PRESS RELEASES
Governor appoints Melanie A. Kenderdine as Energy, Minerals and Natural Resources Department secretary
SANTA FE – Gov. Michelle Lujan Grisham has appointed Melanie A. Kenderdine as Cabinet Secretary of the New Mexico Energy, Minerals and Natural Resources Department.
Kenderdine currently serves as the co-founder, Principal and Executive Vice President of the Energy Futures Initiative, a Washington, D.C.-based nonprofit dedicated to harnessing the power of technology and policy innovation to accelerate the clean energy transition. She will commence her service as EMNRD Secretary-Designate on May 8, 2024.

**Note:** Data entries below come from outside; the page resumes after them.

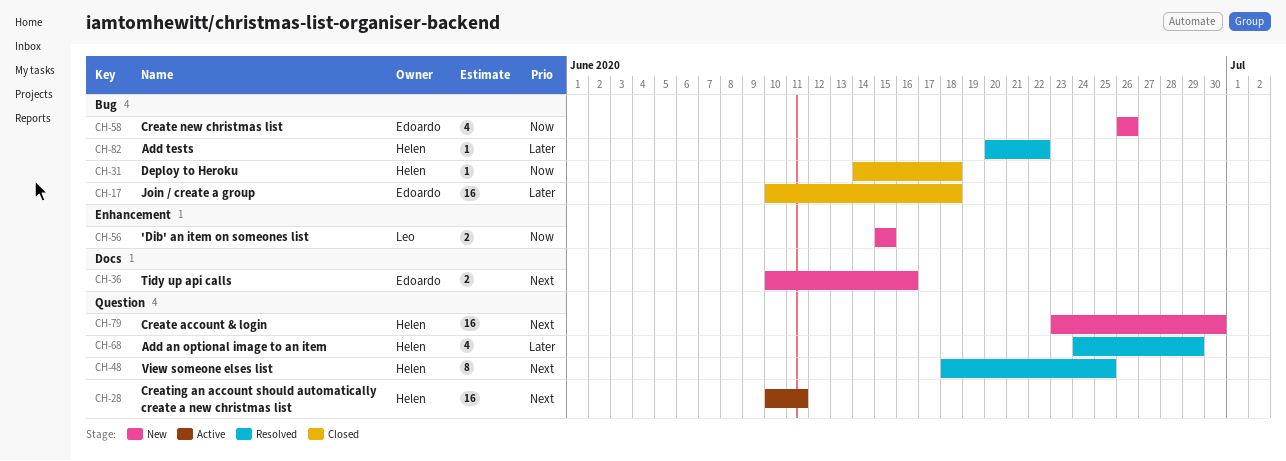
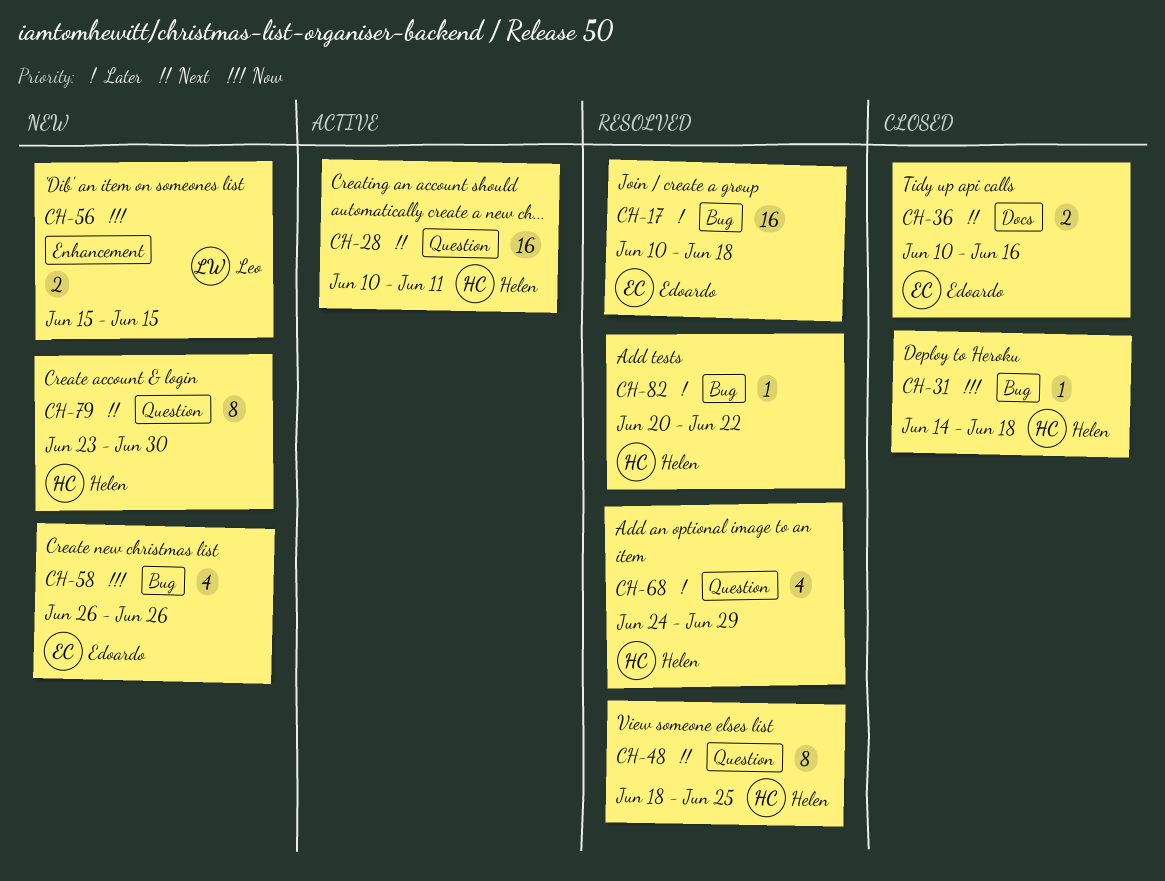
CH-17, status: Closed -> Resolved
CH-36, status: New -> Closed
CH-79, estimate: 16 -> 8

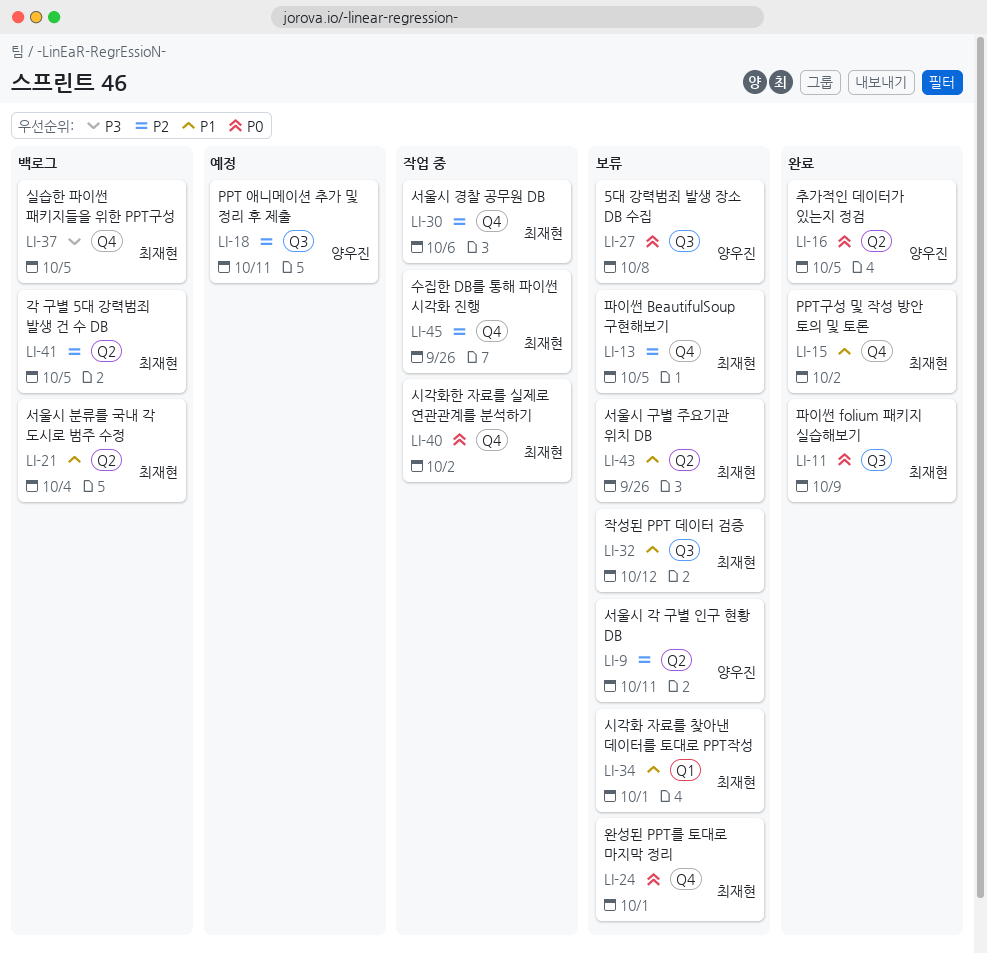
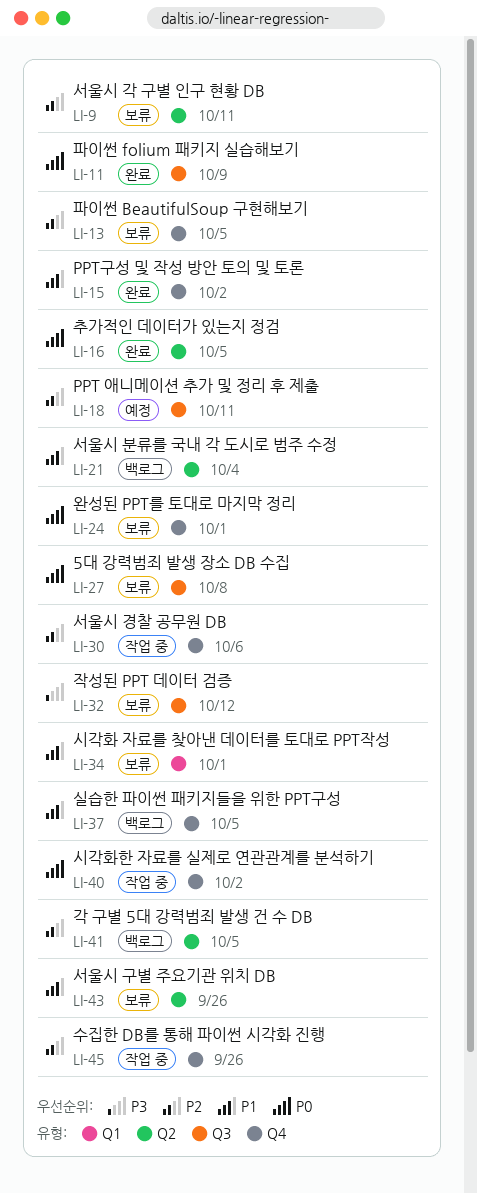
LI-32, priority: P1 -> P3
LI-37, priority: P3 -> P1

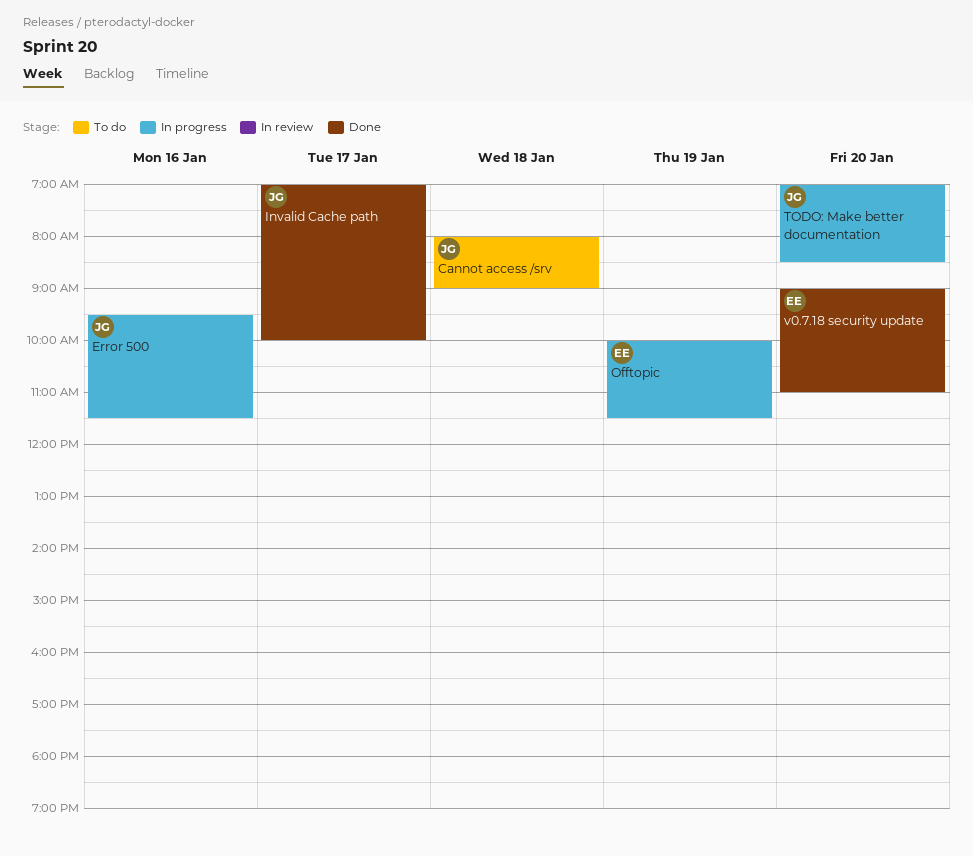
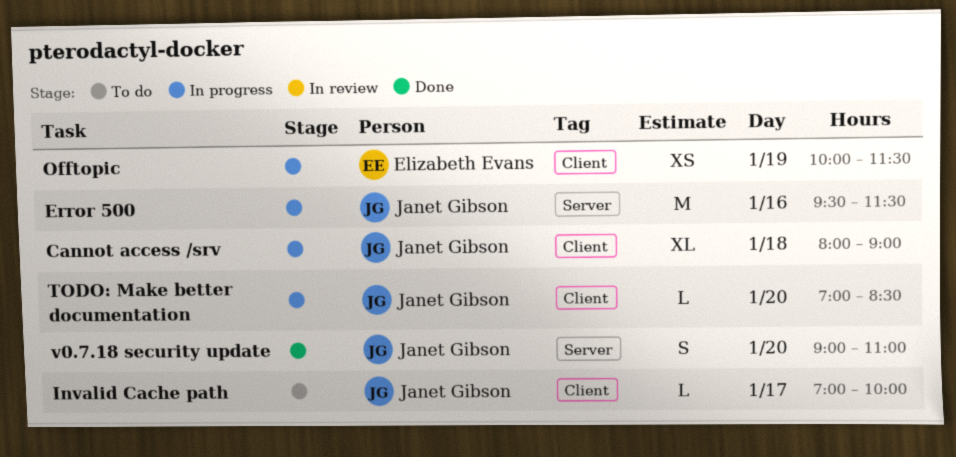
Cannot access /srv, status: To do -> In progress
Invalid Cache path, status: Done -> To do
v0.7.18 security update, owner: Elizabeth Evans -> Janet Gibson

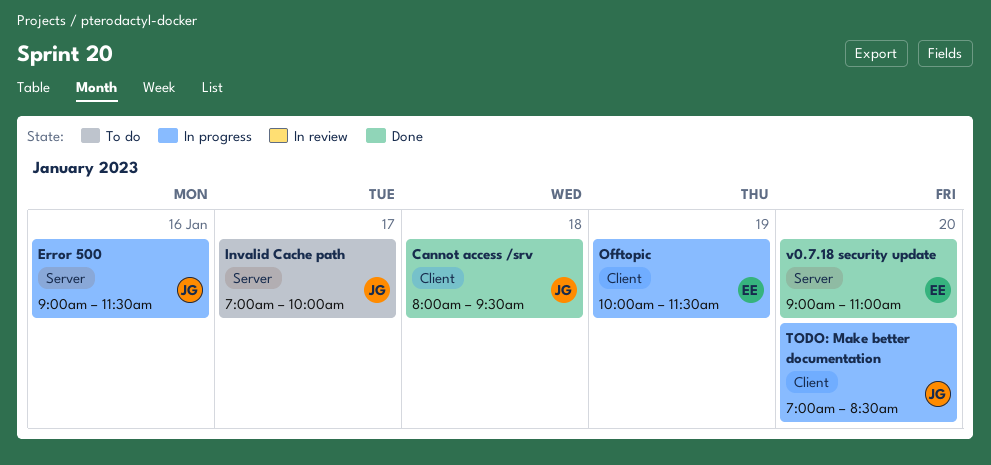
Cannot access /srv, status: In progress -> Done
Cannot access /srv, ends: 09:00 -> 09:30
Error 500, begins: 09:30 -> 09:00
Invalid Cache path, label: Client -> Server
v0.7.18 security update, owner: Janet Gibson -> Elizabeth Evans

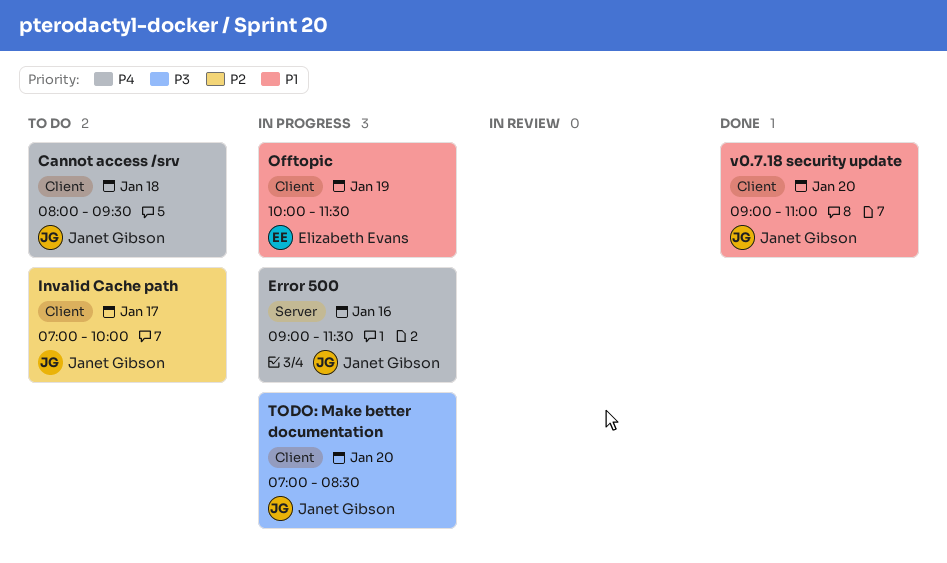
Cannot access /srv, status: Done -> To do
Invalid Cache path, label: Server -> Client
v0.7.18 security update, owner: Elizabeth Evans -> Janet Gibson
v0.7.18 security update, label: Server -> Client

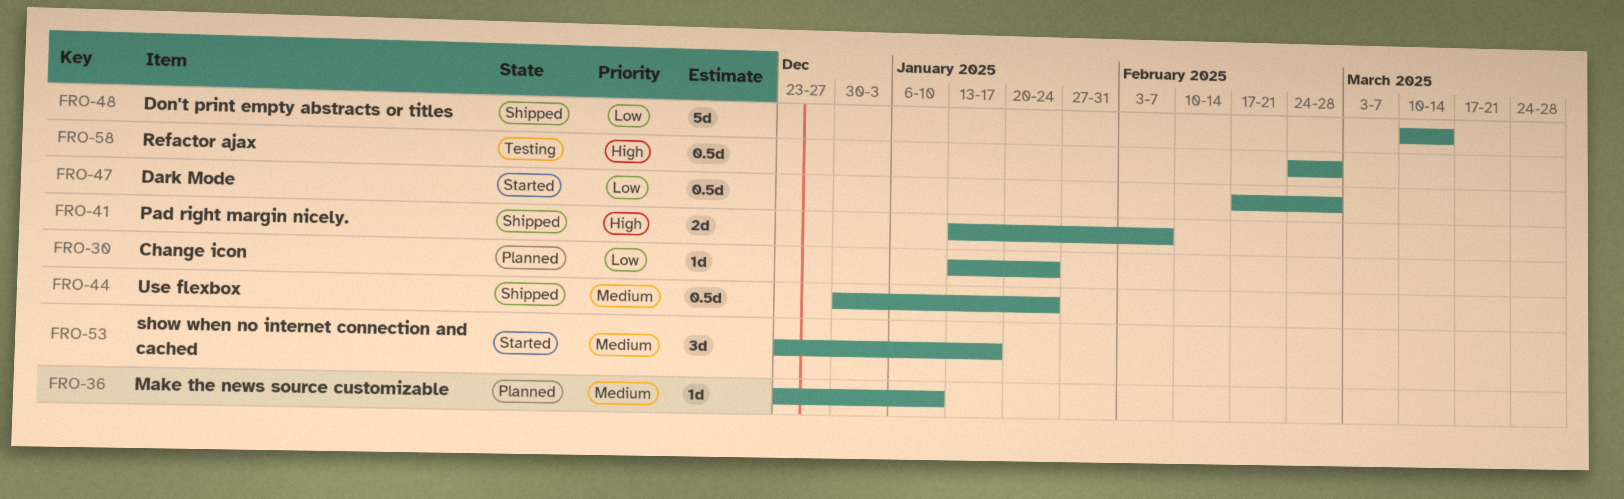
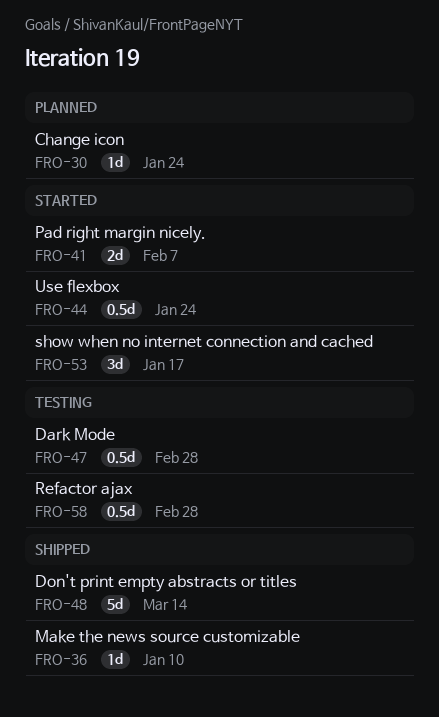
FRO-36, status: Planned -> Shipped
FRO-41, status: Shipped -> Started
FRO-44, status: Shipped -> Started
FRO-47, status: Started -> Testing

“Melanie has proven herself to be a strategic thinker in the realm of energy policy, and her expertise is this area is recognized both nationally and internationally,” said Gov. Lujan Grisham. “I look forward to the positive impact she will have in helping New Mexico shape our clean-energy future.”
Before co-founding the Energy Futures Initiative, Kenderdine held high-level positions at the U.S. Department of Energy in both the Obama and Clinton administrations.
In the Obama administration, Kenderdine helped create Mission Innovation, now a 24-country initiative that supports transformational clean energy research, development, and demonstration; North American grid integration and security; and the modernization of the Strategic Petroleum Reserve.
During the Clinton administration, she was a primary architect of the Strategic Petroleum Reserve oil exchange of 2000, the creation of the Northeast Home Heating Oil Reserve, and the return of the Naval Oil Shale Reserve No. 2 to the Ute tribe in Utah, the largest land transfer back to Native Americans in the lower 48 in over 100 years.
“I am honored to join Governor Lujan Grisham’ s administration as Secretary of the Department of Energy, Minerals and Natural Resources,” Kenderdine said. “The governor has committed New Mexico to be a national leader in the country’s journey to net-zero greenhouse gas emissions – I look forward to joining her outstanding team.”
Though she has spent much of her career in Washington, D.C., Kenderdine’s roots are in New Mexico. She graduated from Albuquerque’s Manzano High School and the University of New Mexico.